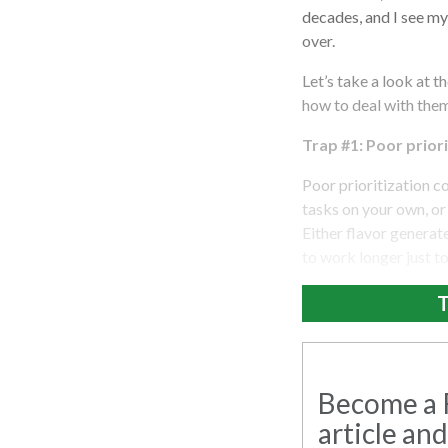
decades, and I see my
over.
Let’s take a look at 
how to deal with the
Trap #1: Poor priori
Poor prioritization co
tasks on your own, or 
Either flavor generate
to work longer just t
T
Become a R
article and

□ □ □ □

• **WHAT TO PRODUCE**:
Set down every line of text from the listing above, character for character, and leave out the pictures.

• **WRITTEN RESPONSE**:
decades, and I see my
over.
Let’s take a look at 
how to deal with the
Trap #1: Poor priori
Poor prioritization co
tasks on your own, or 
Either flavor generate
to work longer just t
T
Become a R
article and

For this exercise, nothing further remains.